If you are using a CMS like WordPress it is not uncommon for a plugin to start causing 403 errors when it is buggy or improperly configured. So, to find out whether a plugin is a culprit in your case, you should disable the plugins
folder by renaming it to something like plugins-disabled
. If your website no longer displays 403 errors, then one of your plugins is indeed the root cause.
Error code 403 can also occur if you have recently switched from one hosting company to another and you have forgotten to update your domain’s nameservers. If this happens, then your website will still load using your old hosting company’s servers and if your account with them expires, then you will likely start seeing errors like 403 Forbidden. To fix this issue, simply update your nameservers so they point to your new hosting provider and then allow a few hours to pass for the changes to take effect.

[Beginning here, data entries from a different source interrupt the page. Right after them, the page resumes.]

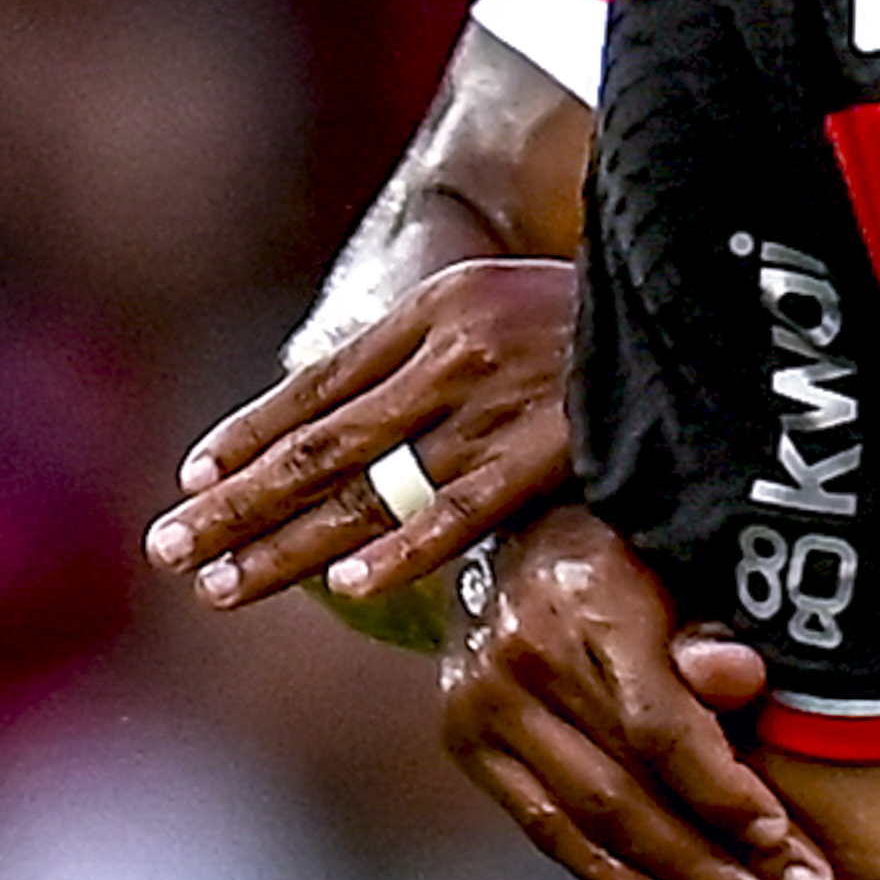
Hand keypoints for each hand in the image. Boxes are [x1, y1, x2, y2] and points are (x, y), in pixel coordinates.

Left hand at [161, 247, 581, 619]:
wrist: (712, 294)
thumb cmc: (619, 318)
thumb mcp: (516, 304)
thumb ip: (447, 354)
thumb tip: (379, 410)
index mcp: (435, 309)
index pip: (319, 383)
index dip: (253, 433)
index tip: (192, 477)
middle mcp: (450, 349)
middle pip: (319, 442)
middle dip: (234, 501)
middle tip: (167, 548)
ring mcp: (498, 401)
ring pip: (368, 484)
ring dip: (285, 541)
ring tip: (219, 585)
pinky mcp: (554, 450)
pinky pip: (463, 511)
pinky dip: (405, 549)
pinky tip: (347, 586)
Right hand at [438, 505, 838, 879]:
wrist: (511, 526)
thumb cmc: (625, 547)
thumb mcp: (679, 560)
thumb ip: (710, 625)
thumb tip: (740, 678)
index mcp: (588, 601)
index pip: (659, 726)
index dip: (721, 791)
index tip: (779, 836)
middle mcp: (522, 656)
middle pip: (626, 785)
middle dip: (711, 853)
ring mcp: (483, 702)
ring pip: (586, 816)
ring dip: (668, 873)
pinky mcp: (464, 738)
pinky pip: (541, 825)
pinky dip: (601, 871)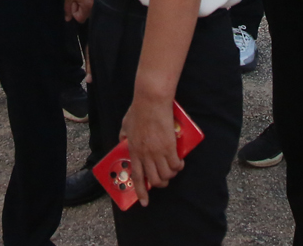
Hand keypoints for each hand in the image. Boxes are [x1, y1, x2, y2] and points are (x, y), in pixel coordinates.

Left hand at [65, 0, 96, 22]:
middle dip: (81, 6)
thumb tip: (68, 19)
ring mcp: (103, 1)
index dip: (74, 10)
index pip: (80, 18)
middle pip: (87, 14)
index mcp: (89, 7)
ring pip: (92, 8)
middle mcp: (98, 7)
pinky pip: (97, 2)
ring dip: (86, 2)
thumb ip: (67, 7)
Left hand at [121, 92, 182, 206]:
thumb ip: (124, 135)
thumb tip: (123, 140)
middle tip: (163, 180)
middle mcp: (145, 155)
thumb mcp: (125, 125)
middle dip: (160, 184)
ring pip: (166, 175)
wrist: (151, 101)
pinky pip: (175, 165)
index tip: (145, 202)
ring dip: (171, 176)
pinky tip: (180, 163)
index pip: (137, 177)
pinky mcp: (169, 147)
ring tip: (173, 170)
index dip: (141, 192)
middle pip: (154, 180)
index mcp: (134, 151)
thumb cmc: (138, 110)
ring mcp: (157, 152)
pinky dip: (178, 167)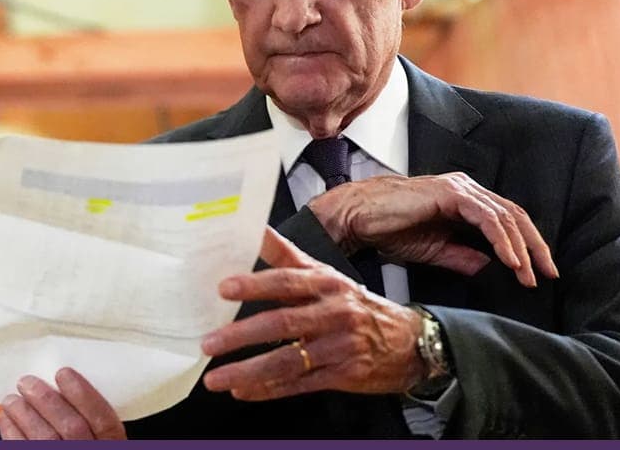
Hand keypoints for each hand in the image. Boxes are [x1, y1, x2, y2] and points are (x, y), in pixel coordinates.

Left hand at [0, 367, 125, 439]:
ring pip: (46, 439)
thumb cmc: (80, 438)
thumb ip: (87, 413)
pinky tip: (7, 419)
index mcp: (111, 444)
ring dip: (24, 414)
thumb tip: (59, 385)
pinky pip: (24, 449)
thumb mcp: (97, 432)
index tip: (63, 373)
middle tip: (26, 382)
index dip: (83, 394)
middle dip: (46, 400)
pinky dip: (12, 432)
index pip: (103, 420)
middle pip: (71, 427)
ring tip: (11, 399)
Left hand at [201, 228, 427, 399]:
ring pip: (288, 360)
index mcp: (326, 284)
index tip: (224, 288)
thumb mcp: (326, 274)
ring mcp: (339, 346)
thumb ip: (286, 255)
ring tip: (217, 378)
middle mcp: (333, 313)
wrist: (409, 341)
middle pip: (283, 322)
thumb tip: (254, 228)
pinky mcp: (344, 375)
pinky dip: (269, 390)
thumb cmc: (355, 304)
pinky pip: (300, 384)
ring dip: (249, 370)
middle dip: (242, 334)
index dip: (255, 284)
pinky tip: (243, 391)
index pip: (287, 280)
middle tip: (209, 342)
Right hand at [308, 172, 557, 286]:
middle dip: (535, 247)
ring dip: (522, 248)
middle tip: (547, 274)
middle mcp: (466, 189)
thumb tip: (490, 267)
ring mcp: (459, 188)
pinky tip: (509, 261)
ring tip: (528, 275)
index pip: (507, 221)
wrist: (356, 218)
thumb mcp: (433, 250)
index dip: (527, 246)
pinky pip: (487, 217)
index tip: (538, 274)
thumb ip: (462, 256)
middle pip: (515, 216)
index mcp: (463, 201)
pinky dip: (502, 240)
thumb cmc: (387, 229)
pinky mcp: (451, 193)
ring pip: (506, 216)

Speaking of hosting providers, if you are using our free hosting platform you may run into 403 Forbidden error messages whenever our security system detects words and phrases on your website that are commonly used for phishing. You can resolve this issue by either removing the forbidden words or upgrading to one of our paid hosting packages where these restrictions are not enforced.
If all of the above steps have failed, and you are still receiving a 403 Forbidden error on your site, you can contact your hosting provider for additional assistance. In most cases, they would be able to pinpoint the exact reason why your website is displaying this error code.
Conclusion
It is not uncommon for websites to display a 403 Forbidden message from time to time. In most cases, this happens because the visitor does not have the permissions necessary to view the file or webpage that is accessed. However, there are also times when access is denied due to a mistake in the server configuration. As such, if you receive a 403 Forbidden error in a place you don’t expect it, it is always a good idea to reach out to the website owner and let them know that you are experiencing this issue.
And should your own website experience a 403 error message, we recommend resolving it by going through the steps outlined earlier in this article. In the unlikely event that our recommendations fail to resolve the forbidden error, you should go ahead and contact your web hosting company for additional assistance.